Breakdowns and system downtimes reduce the efficiency and productivity of operations. And the more complex the infrastructure, the bigger the impact when a crucial service component malfunctions.
By using the right maintenance KPIs, field service organizations can avoid unexpected downtime. Predictive and preventive maintenance models with finely-tuned maintenance cycles make it possible to prevent damages before they occur.
This requires service measures that are as seamlessly integrated into the industrial manufacturing processes as possible in order to ensure that production operations run as smoothly as possible, even during maintenance.
Maintenance KPIs for field service: The IoT effect
Field service management software helps maintenance teams efficiently plan and implement maintenance KPIs. Recent technological developments like the Internet of Things and data analysis based on big data offer system operators new opportunities for proactive service.
Across the globe, operational data from machines and system components is constantly being sorted in the cloud. This not only makes it possible to provide targeted optimization of production processes, it also enables the reliable prediction of potential malfunctions.
4 maintenance KPIs for optimal field service
Every systems operator strives to have a long-lasting system that combines the highest levels of efficiency and productivity with maximum accessibility. All this with as little need for repairs, maintenance and retrofitting as possible.
Thanks to big data and comprehensive data analysis, field service maintenance and repairs are becoming even quicker and more precise on the basis of various key performance indicators (KPIs), which can be determined from amassed machine data and used to provide clear input on system conditions.
1. MTBF = Mean time between failures
MTBF indicates the average operational times between failures of reparable machine units. The measured value depends heavily on the operating conditions on site (ambient temperatures, start/stop cycles, servicing intervals, etc.). In that sense, the MTBF serves as an indicator of a system’s reliability. The higher the MTBF value, the more reliable the system.
2. MTTR = Mean time to repair
The average repair time after a system breakdown. This value indicates how long it takes on average to detect and locate a failure and replace the defective component. As such, the MTTR delivers important information about general system availability. The MTTR value should be as small as possible.
3. MDT = Mean down time
The mean down time refers to the average amount of time needed to repair a failure after a breakdown. Unlike the MTTR, the MDT includes the entire duration of repairs and maintenance as well as any delays caused by arrival and delivery times, replacement part logistics, and failed attempts during unplanned maintenance. The system is not operational during the MDT. Therefore, the MDT value should be as small as possible.
4. OEE = Overall equipment effectiveness
The OEE indicator makes it possible to draw conclusions regarding productivity and the added value of a system, but also regarding unexpected losses during measured operational periods without planned downtimes (e.g., planned repairs, breaks, weekends). As such, the OEE provides decisive information for optimizing production processes and overall productivity.
The factors used to measure overall equipment effectiveness are availability, service, and quality. However, since resources and processes differ widely from company to company, the OEE indicator is only relevant for the respective company and shouldn’t be generalized. Also, measures taken to improve the OEE value don’t necessarily result in increased efficiency and revenue. A logical balance between effort and utility must be taken into account.

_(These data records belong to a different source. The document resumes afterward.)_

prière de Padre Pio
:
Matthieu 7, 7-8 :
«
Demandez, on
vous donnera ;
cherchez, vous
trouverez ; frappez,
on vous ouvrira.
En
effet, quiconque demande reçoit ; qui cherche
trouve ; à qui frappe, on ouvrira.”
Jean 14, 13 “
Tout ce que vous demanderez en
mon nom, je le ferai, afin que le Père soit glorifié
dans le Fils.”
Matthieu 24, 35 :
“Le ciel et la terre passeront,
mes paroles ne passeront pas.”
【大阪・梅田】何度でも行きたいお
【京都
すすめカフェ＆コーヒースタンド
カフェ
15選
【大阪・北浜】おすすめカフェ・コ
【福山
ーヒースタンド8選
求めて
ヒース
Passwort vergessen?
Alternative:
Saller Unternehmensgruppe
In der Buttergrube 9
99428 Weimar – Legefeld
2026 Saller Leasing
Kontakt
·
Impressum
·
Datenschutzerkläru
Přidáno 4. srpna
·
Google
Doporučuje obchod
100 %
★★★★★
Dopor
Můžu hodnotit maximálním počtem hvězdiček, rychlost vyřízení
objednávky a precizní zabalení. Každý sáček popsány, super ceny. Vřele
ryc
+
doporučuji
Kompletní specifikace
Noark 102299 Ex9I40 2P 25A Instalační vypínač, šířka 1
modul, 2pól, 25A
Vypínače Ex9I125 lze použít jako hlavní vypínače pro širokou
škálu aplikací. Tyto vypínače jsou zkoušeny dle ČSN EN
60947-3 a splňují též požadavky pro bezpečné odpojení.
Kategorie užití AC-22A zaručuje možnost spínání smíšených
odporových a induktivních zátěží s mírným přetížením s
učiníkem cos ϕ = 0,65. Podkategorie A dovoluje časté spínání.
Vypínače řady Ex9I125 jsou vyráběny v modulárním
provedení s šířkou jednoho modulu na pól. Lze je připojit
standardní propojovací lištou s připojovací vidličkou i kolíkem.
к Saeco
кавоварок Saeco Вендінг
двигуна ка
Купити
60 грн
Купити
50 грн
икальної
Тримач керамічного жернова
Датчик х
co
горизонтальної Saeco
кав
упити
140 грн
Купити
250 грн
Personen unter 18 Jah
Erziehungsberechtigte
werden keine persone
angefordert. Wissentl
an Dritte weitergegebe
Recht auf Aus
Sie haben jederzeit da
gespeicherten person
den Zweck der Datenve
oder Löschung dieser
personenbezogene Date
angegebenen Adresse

Maintenance KPIs pave the way to performance gains
Key indicators are gaining increasing importance, not only for business management, but also for the technical sector and system maintenance where they open up numerous opportunities for identifying and exploiting potential improvements.

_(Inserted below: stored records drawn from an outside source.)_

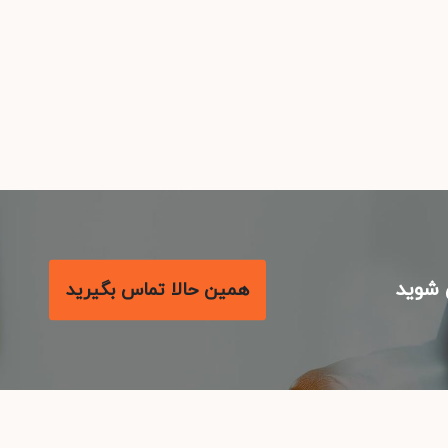
شوید
همین حالا تماس بگیرید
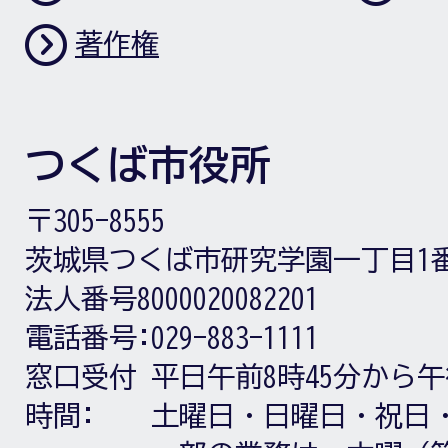
著作権
つくば市役所
〒305-8555
茨城県つくば市研究学園一丁目1
法人番号8000020082201
電話番号:
029-883-1111
窓口受付
平日午前8時45分から午
時間:
土曜日・日曜日・祝日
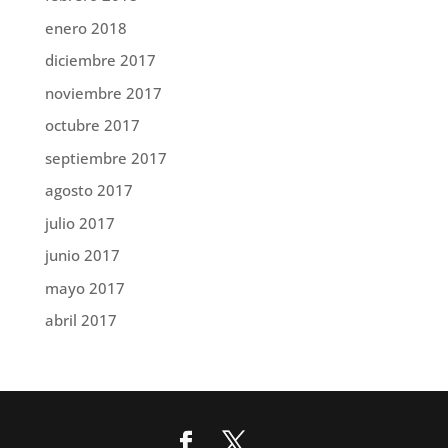
enero 2018
diciembre 2017
noviembre 2017
octubre 2017
septiembre 2017
agosto 2017
julio 2017
junio 2017
mayo 2017
abril 2017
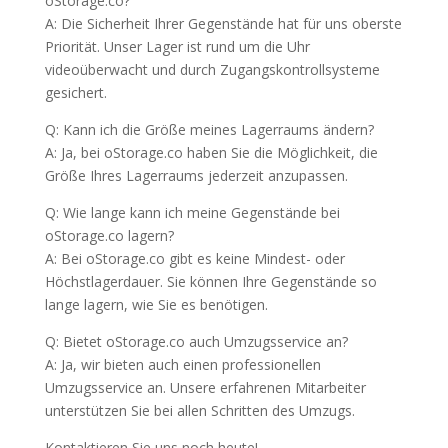
oStorage.co?
A: Die Sicherheit Ihrer Gegenstände hat für uns oberste
Priorität. Unser Lager ist rund um die Uhr
videoüberwacht und durch Zugangskontrollsysteme
gesichert.
Q: Kann ich die Größe meines Lagerraums ändern?
A: Ja, bei oStorage.co haben Sie die Möglichkeit, die
Größe Ihres Lagerraums jederzeit anzupassen.
Q: Wie lange kann ich meine Gegenstände bei
oStorage.co lagern?
A: Bei oStorage.co gibt es keine Mindest- oder
Höchstlagerdauer. Sie können Ihre Gegenstände so
lange lagern, wie Sie es benötigen.
Q: Bietet oStorage.co auch Umzugsservice an?
A: Ja, wir bieten auch einen professionellen
Umzugsservice an. Unsere erfahrenen Mitarbeiter
unterstützen Sie bei allen Schritten des Umzugs.
Kontaktieren Sie uns noch heute!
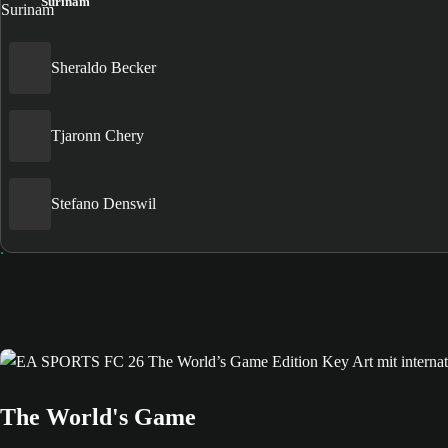
Surinam
Sheraldo Becker
Tjaronn Chery
Stefano Denswil
The World's Game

The right key indicators are not only useful for identifying potential improvements, but also “cost guzzlers.” This in turn facilitates the implementation of extensive maintenance controlling.
Comprehensive, ongoing analysis of machine and operational data is crucial for the success of such measures. High-performance and intuitive software solutions for field service management can then build on this to offer users wide-ranging support for the planning of maintenance and repair work, which also contributes considerably to greater transparency and improved performance.